For the most part, Zola resists easy judgments on any of his many subjects. His sympathies are with artists and social visionaries, yet he depicts their ideals as impractical and their efforts as mostly futile; meanwhile, he finds amused sympathy for the worst sinners (even Napoléon III, who shows up in La Débâcle). Already I have begun to see that France, a century later, demands such flexible perspectives — and detailed study. And for all that they span 20 volumes, Zola’s books are only the beginning of the necessary research.
4 comments:
It's refreshing to encounter a French author who does not, as you say, pass judgment on his characters, does not come down firmly on either one side or the other. If you are in search of a modern French author for your next read, I would suggest Georges Duhamel, whose attitude about his fellow French emerges in quite unexpected ways. As you may know, Duhamel was a military surgeon in the Great War. In Vie Des Martyrs, he provides as harrowing a chronicle of the ravages of war as you'll ever read -- and then reaches the opposite conclusion of someone with the sensibilities of an Oliver Stone, when he declares that all he has seen affirms his belief in the greatness of the French race, which weathered such horrors and continued to fight. A fascinating bit of cultural history -- and Duhamel also writes exceptionally well.

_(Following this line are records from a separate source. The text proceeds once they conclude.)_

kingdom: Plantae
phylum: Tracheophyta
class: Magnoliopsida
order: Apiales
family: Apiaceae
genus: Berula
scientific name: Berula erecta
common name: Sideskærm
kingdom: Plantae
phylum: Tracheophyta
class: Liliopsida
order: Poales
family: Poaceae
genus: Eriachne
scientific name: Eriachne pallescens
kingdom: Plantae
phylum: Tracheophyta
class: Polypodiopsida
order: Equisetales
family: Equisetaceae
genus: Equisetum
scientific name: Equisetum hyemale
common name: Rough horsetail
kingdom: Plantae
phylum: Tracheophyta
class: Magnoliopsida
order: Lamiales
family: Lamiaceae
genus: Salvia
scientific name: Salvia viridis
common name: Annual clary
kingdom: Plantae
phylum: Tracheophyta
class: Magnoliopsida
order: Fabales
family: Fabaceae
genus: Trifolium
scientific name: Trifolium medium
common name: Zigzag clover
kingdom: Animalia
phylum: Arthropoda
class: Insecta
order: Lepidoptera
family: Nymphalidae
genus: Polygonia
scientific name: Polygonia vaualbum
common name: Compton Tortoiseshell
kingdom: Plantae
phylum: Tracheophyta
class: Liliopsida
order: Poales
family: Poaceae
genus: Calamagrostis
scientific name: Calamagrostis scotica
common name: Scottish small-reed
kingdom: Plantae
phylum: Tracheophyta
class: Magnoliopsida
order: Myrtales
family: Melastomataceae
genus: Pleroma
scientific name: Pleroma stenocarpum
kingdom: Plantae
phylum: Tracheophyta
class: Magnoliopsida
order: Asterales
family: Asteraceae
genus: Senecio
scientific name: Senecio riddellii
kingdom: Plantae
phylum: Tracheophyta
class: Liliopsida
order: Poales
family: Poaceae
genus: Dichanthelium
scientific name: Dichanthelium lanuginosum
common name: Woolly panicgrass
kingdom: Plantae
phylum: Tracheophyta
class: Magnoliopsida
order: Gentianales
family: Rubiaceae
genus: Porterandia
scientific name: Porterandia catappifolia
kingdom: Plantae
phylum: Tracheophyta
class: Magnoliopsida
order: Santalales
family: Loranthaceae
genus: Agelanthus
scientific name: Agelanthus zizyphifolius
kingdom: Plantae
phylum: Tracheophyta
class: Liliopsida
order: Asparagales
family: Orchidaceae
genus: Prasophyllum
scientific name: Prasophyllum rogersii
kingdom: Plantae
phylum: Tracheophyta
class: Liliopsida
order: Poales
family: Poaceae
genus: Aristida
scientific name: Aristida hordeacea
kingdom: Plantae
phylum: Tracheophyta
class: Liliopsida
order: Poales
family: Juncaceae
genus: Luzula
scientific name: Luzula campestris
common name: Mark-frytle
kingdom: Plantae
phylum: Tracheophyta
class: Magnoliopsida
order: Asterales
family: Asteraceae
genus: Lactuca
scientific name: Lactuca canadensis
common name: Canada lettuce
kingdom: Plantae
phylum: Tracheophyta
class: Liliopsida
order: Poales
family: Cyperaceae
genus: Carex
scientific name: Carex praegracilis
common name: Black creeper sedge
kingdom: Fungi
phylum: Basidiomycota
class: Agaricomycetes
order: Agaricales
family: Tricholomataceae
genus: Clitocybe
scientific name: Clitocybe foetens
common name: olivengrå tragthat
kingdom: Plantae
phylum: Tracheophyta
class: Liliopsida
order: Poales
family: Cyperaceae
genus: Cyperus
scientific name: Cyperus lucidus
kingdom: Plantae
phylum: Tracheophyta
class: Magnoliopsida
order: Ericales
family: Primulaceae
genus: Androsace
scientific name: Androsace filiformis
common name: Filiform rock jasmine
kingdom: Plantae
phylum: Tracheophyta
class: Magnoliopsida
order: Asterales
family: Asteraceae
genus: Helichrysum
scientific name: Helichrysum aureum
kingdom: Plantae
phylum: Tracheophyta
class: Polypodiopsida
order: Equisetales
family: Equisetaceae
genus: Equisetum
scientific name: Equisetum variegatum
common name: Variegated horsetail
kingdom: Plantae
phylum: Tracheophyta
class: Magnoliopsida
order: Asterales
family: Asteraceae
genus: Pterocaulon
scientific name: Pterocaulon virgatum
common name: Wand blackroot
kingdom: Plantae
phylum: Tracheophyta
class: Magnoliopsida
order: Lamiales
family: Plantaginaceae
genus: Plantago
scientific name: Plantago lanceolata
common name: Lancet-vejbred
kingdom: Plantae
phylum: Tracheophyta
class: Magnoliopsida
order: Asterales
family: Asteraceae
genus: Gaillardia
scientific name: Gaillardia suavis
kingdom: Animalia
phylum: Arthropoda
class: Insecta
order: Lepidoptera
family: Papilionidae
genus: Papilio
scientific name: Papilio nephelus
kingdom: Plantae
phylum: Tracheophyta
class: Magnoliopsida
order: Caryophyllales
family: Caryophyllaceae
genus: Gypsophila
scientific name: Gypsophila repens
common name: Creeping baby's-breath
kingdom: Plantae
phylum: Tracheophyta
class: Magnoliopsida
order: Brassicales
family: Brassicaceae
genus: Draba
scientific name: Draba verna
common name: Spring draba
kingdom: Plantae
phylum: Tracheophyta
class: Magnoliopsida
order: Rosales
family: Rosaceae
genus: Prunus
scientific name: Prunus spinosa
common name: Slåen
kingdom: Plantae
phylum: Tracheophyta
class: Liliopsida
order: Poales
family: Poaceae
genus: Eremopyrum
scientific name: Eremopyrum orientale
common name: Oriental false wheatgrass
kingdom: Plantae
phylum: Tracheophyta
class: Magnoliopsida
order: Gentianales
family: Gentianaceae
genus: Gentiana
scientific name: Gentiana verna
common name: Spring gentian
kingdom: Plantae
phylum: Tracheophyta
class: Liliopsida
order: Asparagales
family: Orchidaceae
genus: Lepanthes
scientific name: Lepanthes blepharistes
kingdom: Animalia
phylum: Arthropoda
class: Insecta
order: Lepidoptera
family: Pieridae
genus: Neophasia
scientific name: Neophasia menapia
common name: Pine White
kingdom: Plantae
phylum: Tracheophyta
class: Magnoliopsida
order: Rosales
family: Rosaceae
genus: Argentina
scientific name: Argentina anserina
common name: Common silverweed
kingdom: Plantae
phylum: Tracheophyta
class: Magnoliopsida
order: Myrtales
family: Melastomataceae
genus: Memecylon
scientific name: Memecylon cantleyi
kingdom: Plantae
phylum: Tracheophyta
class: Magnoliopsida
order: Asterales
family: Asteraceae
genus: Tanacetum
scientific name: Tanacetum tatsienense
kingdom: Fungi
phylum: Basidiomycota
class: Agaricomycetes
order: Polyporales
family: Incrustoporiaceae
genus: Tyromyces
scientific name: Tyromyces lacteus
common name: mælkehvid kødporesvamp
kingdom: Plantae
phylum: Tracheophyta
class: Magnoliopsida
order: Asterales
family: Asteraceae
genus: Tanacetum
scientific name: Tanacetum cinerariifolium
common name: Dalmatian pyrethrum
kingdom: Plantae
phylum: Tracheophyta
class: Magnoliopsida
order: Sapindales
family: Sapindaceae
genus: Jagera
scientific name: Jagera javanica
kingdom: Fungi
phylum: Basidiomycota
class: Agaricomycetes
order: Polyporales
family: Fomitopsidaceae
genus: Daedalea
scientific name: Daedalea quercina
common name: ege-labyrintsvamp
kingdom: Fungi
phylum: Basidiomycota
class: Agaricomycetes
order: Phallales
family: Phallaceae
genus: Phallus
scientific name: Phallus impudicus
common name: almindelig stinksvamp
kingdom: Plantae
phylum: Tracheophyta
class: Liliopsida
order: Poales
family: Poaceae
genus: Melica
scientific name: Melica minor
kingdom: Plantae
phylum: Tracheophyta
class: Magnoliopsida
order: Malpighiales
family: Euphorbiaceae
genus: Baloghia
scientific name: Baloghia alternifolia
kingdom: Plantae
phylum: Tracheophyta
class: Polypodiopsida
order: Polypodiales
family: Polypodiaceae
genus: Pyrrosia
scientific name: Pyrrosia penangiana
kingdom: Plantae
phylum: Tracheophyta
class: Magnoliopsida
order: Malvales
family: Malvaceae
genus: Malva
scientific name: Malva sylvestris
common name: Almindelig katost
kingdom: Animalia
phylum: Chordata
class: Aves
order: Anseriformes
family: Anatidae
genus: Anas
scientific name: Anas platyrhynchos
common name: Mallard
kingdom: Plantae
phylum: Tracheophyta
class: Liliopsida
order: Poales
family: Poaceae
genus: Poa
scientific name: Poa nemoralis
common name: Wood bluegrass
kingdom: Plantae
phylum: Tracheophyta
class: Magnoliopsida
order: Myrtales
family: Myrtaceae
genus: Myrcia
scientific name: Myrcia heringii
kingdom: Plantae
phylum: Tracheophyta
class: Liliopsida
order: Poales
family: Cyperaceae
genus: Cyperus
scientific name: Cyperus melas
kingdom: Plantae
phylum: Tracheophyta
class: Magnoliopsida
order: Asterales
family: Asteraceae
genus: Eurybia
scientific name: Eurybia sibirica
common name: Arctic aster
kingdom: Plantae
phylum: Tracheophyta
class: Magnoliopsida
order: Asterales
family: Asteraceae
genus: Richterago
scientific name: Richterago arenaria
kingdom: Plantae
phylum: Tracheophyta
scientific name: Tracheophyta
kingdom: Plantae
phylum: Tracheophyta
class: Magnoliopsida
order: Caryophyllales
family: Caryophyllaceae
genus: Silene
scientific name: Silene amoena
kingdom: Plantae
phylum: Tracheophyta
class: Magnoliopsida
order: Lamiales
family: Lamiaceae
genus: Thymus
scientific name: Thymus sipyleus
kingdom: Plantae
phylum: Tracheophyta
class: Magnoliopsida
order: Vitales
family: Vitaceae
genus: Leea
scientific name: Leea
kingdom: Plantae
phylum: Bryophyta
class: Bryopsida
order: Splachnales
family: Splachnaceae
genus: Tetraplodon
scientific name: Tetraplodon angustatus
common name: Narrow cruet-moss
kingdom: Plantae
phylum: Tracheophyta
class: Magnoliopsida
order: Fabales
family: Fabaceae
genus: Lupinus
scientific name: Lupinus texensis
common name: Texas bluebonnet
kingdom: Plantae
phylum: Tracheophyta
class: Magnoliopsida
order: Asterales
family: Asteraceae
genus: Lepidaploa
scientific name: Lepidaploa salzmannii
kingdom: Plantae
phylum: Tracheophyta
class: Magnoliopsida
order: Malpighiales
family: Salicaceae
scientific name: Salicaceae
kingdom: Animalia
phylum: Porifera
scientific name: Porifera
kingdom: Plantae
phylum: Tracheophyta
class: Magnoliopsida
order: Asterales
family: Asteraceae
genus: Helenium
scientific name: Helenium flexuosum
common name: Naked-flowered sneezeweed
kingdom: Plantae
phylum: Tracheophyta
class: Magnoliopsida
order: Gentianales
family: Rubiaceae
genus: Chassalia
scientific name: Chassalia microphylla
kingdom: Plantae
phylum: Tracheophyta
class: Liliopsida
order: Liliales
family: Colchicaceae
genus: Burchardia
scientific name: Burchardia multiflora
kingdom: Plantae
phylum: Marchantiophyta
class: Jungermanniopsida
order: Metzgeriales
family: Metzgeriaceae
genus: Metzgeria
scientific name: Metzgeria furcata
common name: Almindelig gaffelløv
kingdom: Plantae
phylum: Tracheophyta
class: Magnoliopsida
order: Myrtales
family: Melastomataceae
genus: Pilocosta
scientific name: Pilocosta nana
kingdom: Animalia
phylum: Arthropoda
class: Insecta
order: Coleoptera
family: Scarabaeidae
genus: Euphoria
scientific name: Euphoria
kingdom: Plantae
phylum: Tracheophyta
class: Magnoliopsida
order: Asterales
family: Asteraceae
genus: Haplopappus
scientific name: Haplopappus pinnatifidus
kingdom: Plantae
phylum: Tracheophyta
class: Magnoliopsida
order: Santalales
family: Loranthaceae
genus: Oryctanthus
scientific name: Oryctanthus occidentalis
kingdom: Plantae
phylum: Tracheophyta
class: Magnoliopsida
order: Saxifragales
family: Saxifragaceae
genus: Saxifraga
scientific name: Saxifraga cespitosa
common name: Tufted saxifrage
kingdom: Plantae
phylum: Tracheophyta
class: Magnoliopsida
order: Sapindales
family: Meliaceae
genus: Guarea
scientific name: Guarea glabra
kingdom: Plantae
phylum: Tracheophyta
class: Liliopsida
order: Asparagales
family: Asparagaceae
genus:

I'm also a great fan of Maupassant. Sur L'Eau offers avenues of interpretation that are all the more relevant today. At the beginning of the novel, he describes the ruins of an ancient seaside fort that was built to protect Europe from the Saracens. By contrast, the final pages of the book are a description of modern-day Monaco, where corpulent Europeans go to drink, gamble, and screw. Perhaps there's a message here about the direction of Europe and its preparedness to deal with certain international tensions and problems.
--Rick
Out of the cycle, which one of the novels was your favorite, and why?
I, too, cannot recommend Maupassant enough... He says so much in so little space! I suggest starting with the "Contes de la bécasse", which is an amazing collection of short stories... I always feel wiser after I've read something by him.
I've read a bit of Maupassant, notably Bel Ami, Mont-Oriol, and several short stories, including Le Horla. I'm looking forward to more — and perhaps that's the right next author for me to tackle.
As for my favorite of the Rougon-Macquart cycle, that's got to be Nana.